[READING PASSAGE]:
■ ■ ■ ■ ■

# Asbury Park Zombie Walk 2009 (NJ)



## MizLiz

I've never been to this, but I think I will this year!

Asbury Park Zombie Walk

Who: You, or the "dead" you 
What: Dress as a zombie and creep out the locals.
Where: Asbury Park, NJ
When: Saturday, October 3rd. More details to follow on their website.
Why: Why not???

And after the Zombie Walk this year, there will be a celebration of MJ's Thriller:

To help you get the moves down, Asbury Park Dance will be offering FREE Thriller Dance lessons every Saturday night at 7PM until October 3rd! 
FIRST LESSON IS ON AUGUST 29TH

Asbury Park Dance & Yoga
703 Mattison Ave. 
Asbury Park, NJ 07712
Asbury Park Dance & Yoga - New Jersey Dance & Yoga School


----------



## bodysnatcher666

you know that's funny i am looking for one in NYC to go to since i live hear. I have heard mix things about that one down their.... I don't know what to make of it...... I am thinking about starting my own Zombie walk..... Y not right!


----------



## MizLiz

I don't know if I would bother coming all the way down to Asbury from Yonkers. Zombies are cool and all.... but I think it's much better time spent to go to the NYC Halloween parade. I've been to 3 of them. Walked in 2. 

Yeah, so how does one go about starting their own zombie walk???


----------



## MizLiz

Went to the Zombie Walk today. It was definately worth it. About 1,500 zombies were registered and luckily the weather didn't turn for the worse (otherwise it would have been really sloppy). I put some pics below, but there's more in my album.

■ ■ ■ ■ ■

[SOURCE MATERIAL]:
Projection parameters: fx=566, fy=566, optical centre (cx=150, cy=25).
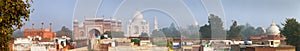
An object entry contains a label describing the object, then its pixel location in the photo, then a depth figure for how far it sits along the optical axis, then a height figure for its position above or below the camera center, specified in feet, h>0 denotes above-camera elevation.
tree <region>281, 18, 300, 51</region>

■ ■ ■ ■ ■

[ACTIVITIES]:
1 > Reproduce word for word the section of the zombie walk thread that begins with the words containing "Went to the" and ends with "in my album.".
2 > According to the zombie walk thread, on what date was the first free Thriller dance lesson?
3 > List every label used to introduce a line of the event summary in the zombie walk thread.
Use only the zombie walk thread, not the material.

[ANSWERS FOR THE TASKS]:
1 >
Went to the Zombie Walk today. It was definately worth it. About 1,500 zombies were registered and luckily the weather didn't turn for the worse (otherwise it would have been really sloppy). I put some pics below, but there's more in my album.

2 > August 29th

3 > Who, What, Where, When, Why